All of that is gone from my life now, both the trains and the salesmen, but if I ever find myself missing the amulets and their magical promises, I only have to read the latest breathless coverage about AGI: reports of AI agents showing “sentience,” speaking in strange tongues, trying to do sneaky things without telling their creators and even founding their own religion and social structures as the recent social network of AI agents called Clawbot did (yes there is a social network for AI agents too now).

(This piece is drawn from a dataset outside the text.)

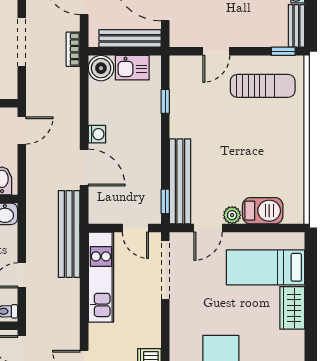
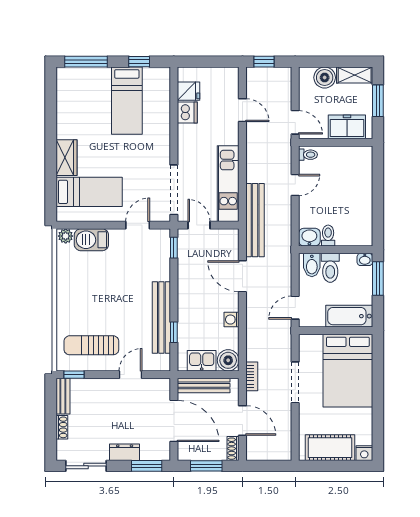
washing machine: (97, 134) -> (232, 320), moved
bench: (180, 181) -> (161, 318), moved
plant: (232, 215) -> (66, 236), moved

Large language models remain, at their core, systems trained via next‑token prediction. They are nothing more than sophisticated statistical engines that generate the most likely continuation of text based on vast training data. They do not possess grounded understanding or subjective meaning. Their apparent coherence is a byproduct of deep pattern modeling, deeper than most humans can do but still mimicry, rather than any genuine comprehension.
Agents, tool-use frameworks, autonomous planners, are essentially scaffolding wrapped around these same prediction engines. When networks of AI agents interact, the resulting behaviors may look emergent, but they are not signs of higher understanding.
AI does not hide from humans in the way a teenager does their screen when a parent walks into the room. If you tell AI to minimize errors, it might delete the file containing errors, because it maximizes its reward using a loophole the human didn't think of explicitly forbidding (A teenager of course would do it precisely because they were forbidden, and that's why AI is not human). When Agent A outputs an idea, Agent B is usually incentivized to agree and then they get into a feedback loop. So if A starts with an idea of a religion, B adds to it, and so does C, and so it goes on, an echo chamber, which sometimes seen all together seems like they are building something new.
Now if these phenomena are being sold as the next inflection point on the road to AGI, well, here is a piece of toast, and I can see a face in it.
I get it. The mind sees what it wants to see. And when there is profit to be made, whether a few rupees for an amulet or billions of dollars for AI, there is always someone ready to sell you a story that, to paraphrase the poster on Mulder’s wall, you want to believe.